::: Records to process

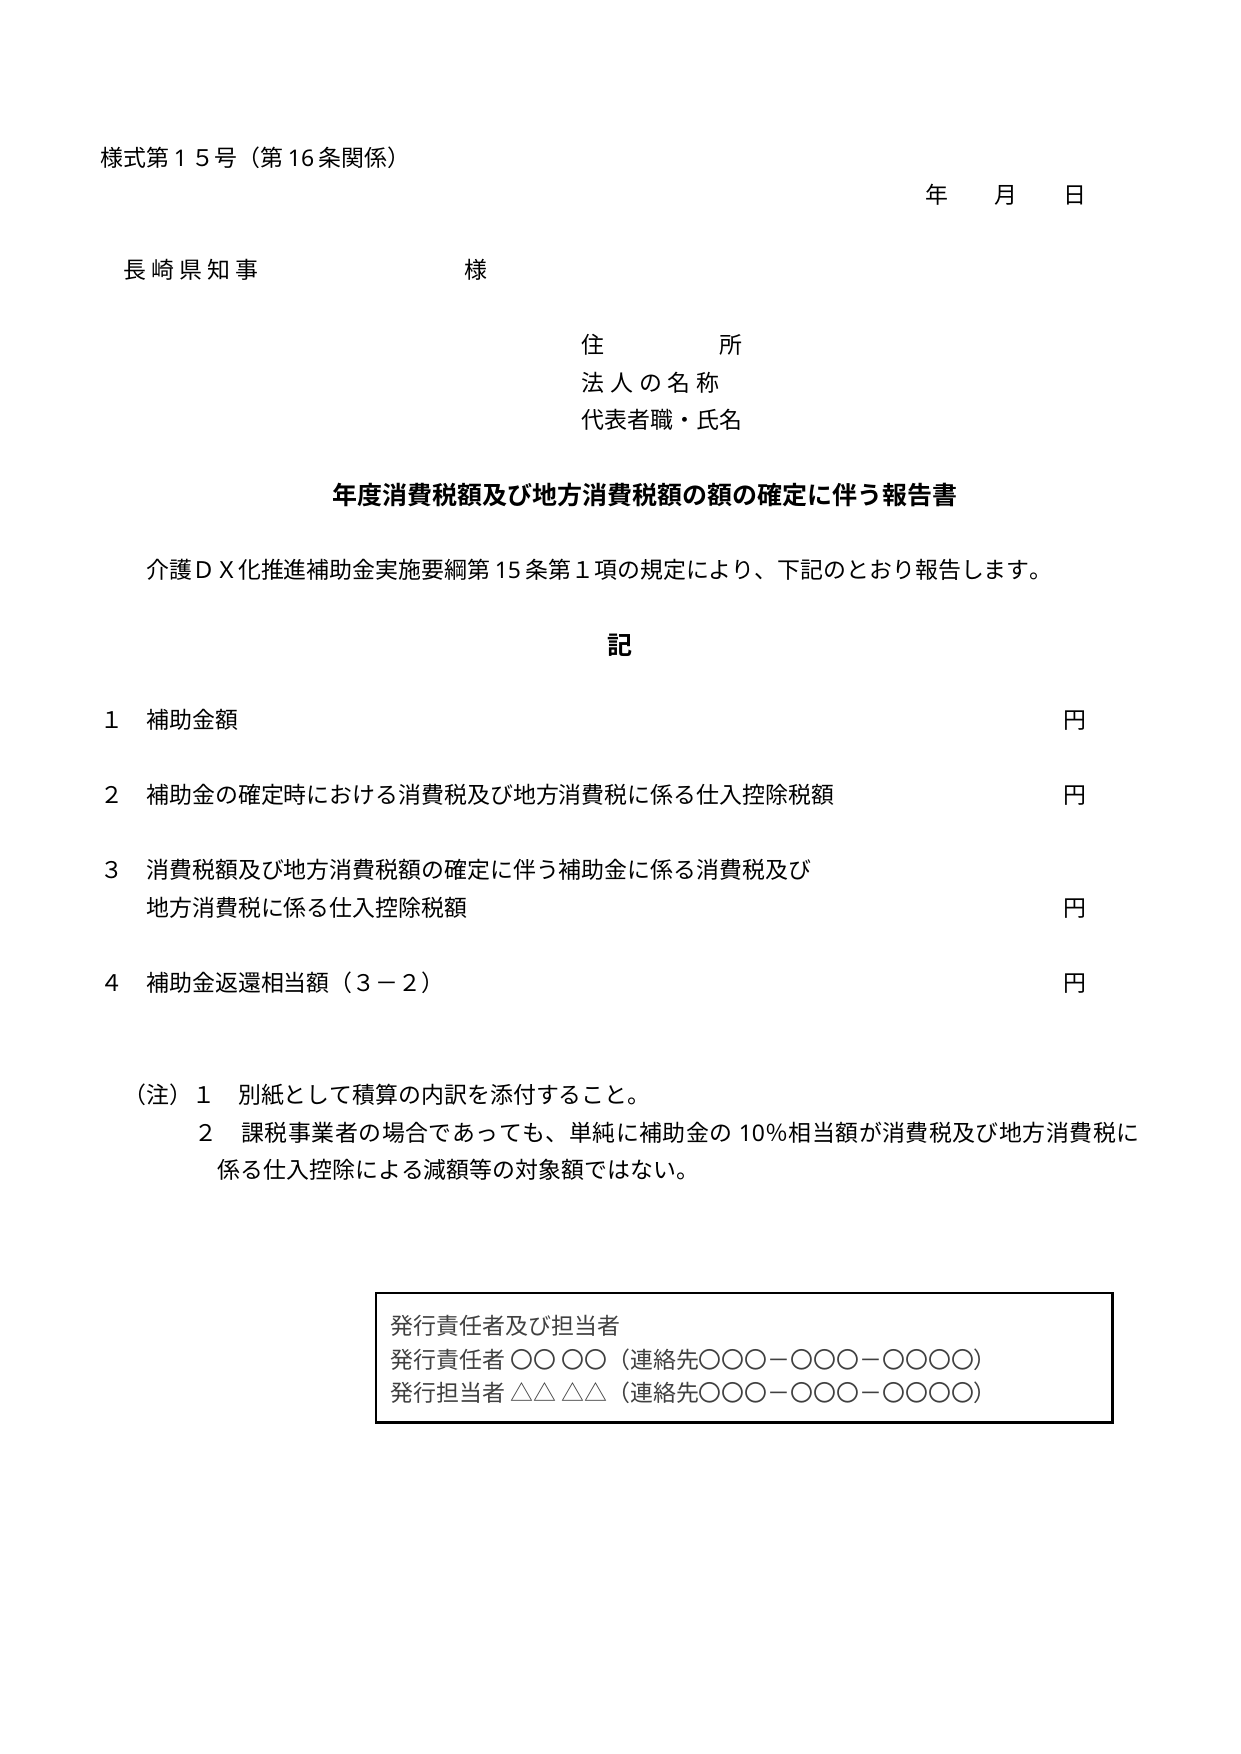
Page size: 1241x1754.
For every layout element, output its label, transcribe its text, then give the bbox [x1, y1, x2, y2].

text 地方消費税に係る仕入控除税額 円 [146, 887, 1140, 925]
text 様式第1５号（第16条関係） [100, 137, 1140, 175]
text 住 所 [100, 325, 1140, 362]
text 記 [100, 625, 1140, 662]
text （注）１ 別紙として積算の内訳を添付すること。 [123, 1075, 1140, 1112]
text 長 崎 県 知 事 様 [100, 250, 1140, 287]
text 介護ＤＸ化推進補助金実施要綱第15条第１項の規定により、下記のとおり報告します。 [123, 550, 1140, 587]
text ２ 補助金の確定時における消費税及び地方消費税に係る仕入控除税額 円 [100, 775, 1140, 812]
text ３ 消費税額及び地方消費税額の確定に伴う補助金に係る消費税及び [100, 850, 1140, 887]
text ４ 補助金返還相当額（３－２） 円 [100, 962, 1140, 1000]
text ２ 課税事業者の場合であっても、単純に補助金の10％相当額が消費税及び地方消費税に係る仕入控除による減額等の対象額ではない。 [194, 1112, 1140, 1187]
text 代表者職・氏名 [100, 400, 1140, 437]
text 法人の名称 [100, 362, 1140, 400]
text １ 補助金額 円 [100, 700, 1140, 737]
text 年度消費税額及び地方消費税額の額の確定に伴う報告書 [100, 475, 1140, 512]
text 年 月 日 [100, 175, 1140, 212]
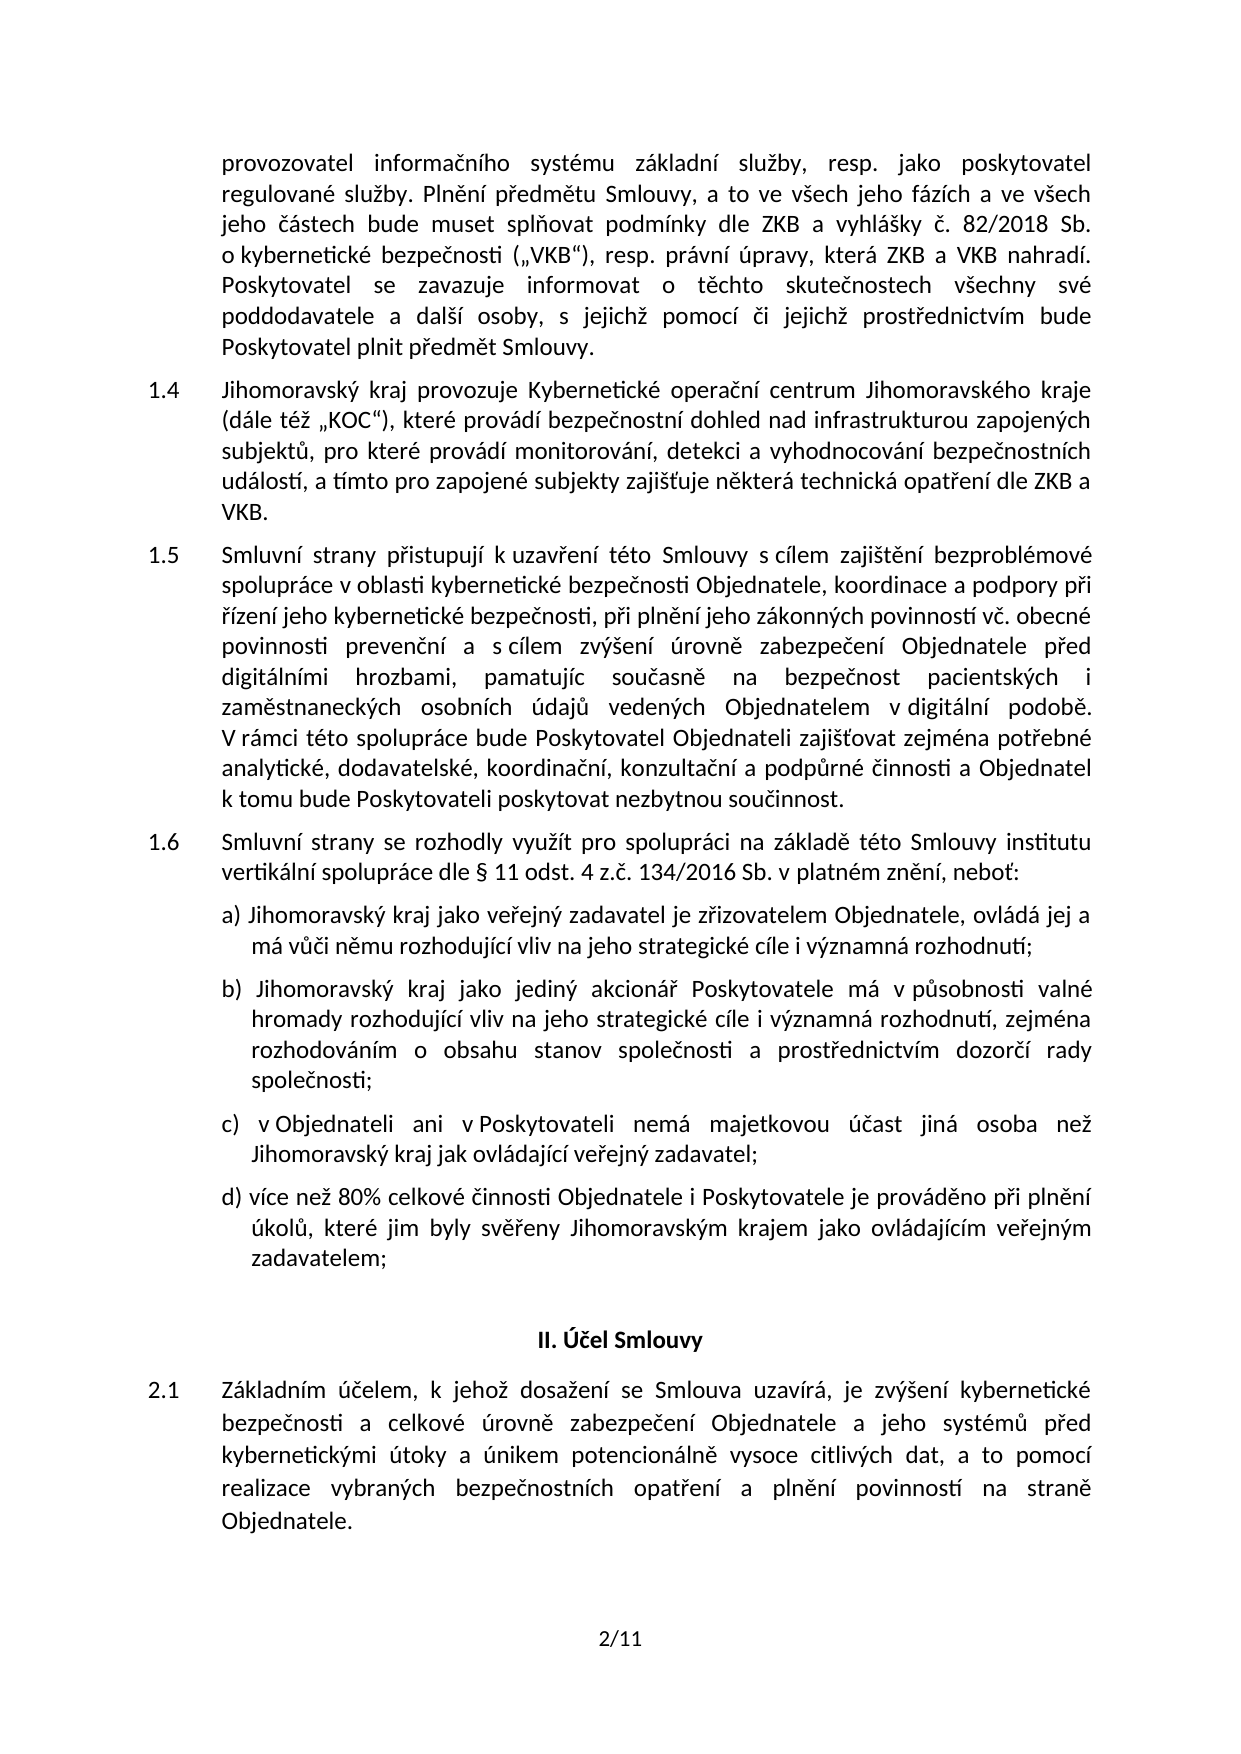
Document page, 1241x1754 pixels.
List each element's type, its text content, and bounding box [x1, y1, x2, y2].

::::::

*What to work on*
Return, exactly as written, the "Document page, 1241x1754 pixels." line and each line after it through the end of the listing above.

*Task solution*
Document page, 1241x1754 pixels.
List each element's type, its text content, and bounding box [x1, y1, x2, y2].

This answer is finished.